As shown in FIG. 2, the semiconductor device 1 is located in use between a cooling member 7 and a U-shaped metal fixer 9, which is connected to the cooling member 7 by male screws 10. Two insulating sheets 8 are respectively located between the cooling member 7 and the device 1 and between the device 1 and the metal fixer 9. The cooling member 7 is made of a metal such as copper and aluminum, which can efficiently transmit and release heat. Although not illustrated, the cooling member includes a cooling water passage. The metal fixer 9 is made of a metal such as copper and aluminum. The insulating sheets 8 needs to be made of an insulating material that is thermally conductive and elastically shrinkable.
In the semiconductor device 1, the upper and lower heat sinks 4, 3 are exposed, so the insulating sheets 8 are needed to insulate the exposed surfaces and the metal fixer 9 is needed to transmit the heat generated by the chip 2 from the upper heat sink 4 to the cooling member 7. Therefore, the structure of the assembled article shown in FIG. 2 is relatively complicated, and the manufacturing cost of the assembled article is relatively high.

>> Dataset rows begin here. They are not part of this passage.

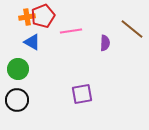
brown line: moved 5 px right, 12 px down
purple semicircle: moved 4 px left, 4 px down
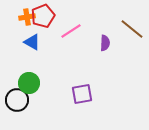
pink line: rotated 25 degrees counterclockwise
green circle: moved 11 px right, 14 px down
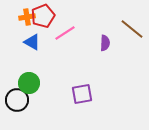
pink line: moved 6 px left, 2 px down
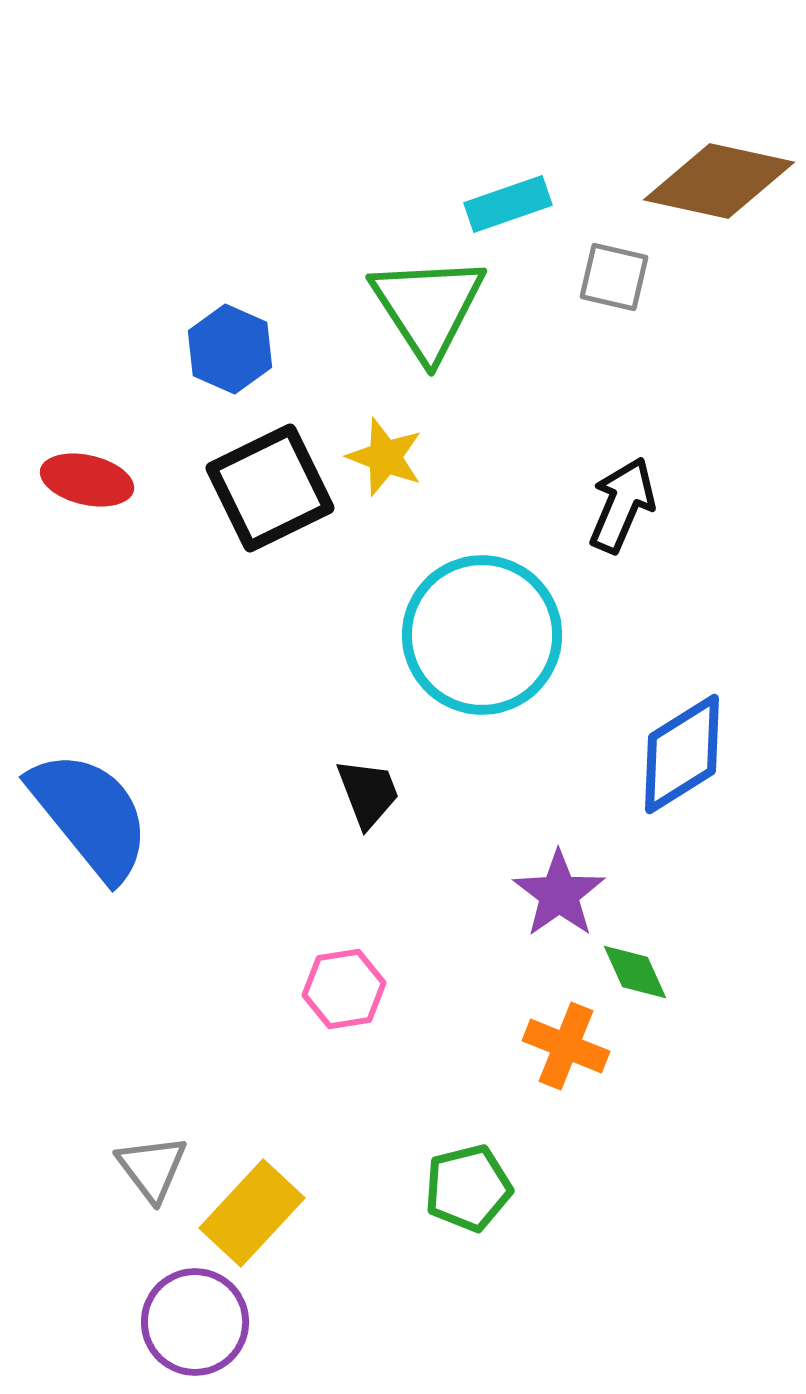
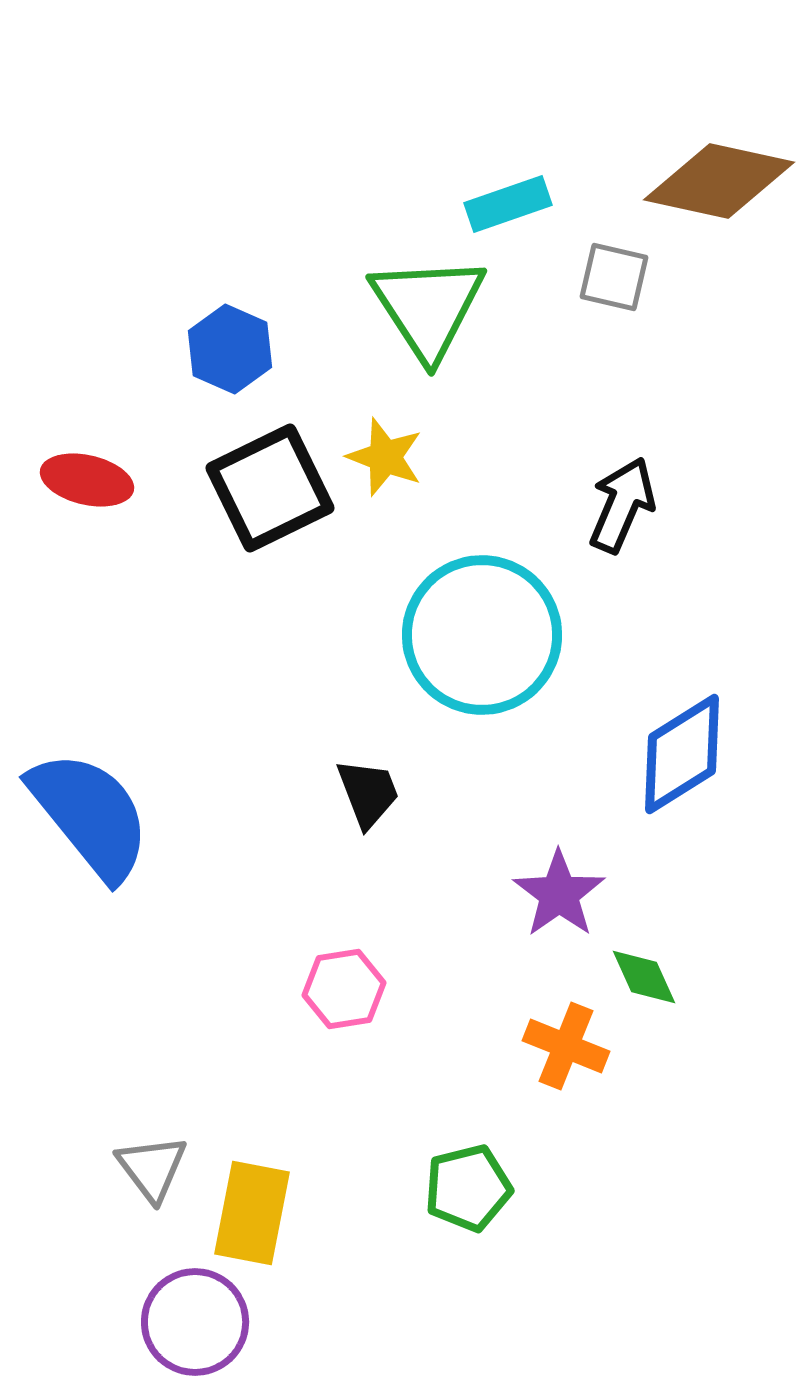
green diamond: moved 9 px right, 5 px down
yellow rectangle: rotated 32 degrees counterclockwise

In addition, the thickness of the semiconductor device 1 deviates to some degree. Therefore, when the semiconductor device 1 is fixed to the cooling member 7 with the metal fixer 9, it is difficult to control the force with which the metal fixer 9 presses the device 1 against the cooling member 7. When the thickness of the semiconductor device 1 deviates too much from a predetermined value, the semiconductor device 1 breaks or is not firmly fixed to the cooling member 7. If only the insulating sheets 8 absorbed the force enough, the above problem could be solved. However, no material that is elastically shrinkable enough to be used for the insulating sheets 8 has been available yet.
Moreover, in the semiconductor device 1, the heat generated by the semiconductor chip 2 is partially transmitted from the upper heat sink 4 to the cooling member 7 through one of the insulating sheets 8 and the metal fixer 9. Therefore, the heat transmission path through the upper heat sink 4 is much longer than that through the lower heat sink 3, so the upper heat sink 4 releases the heat less efficiently than the lower heat sink 3.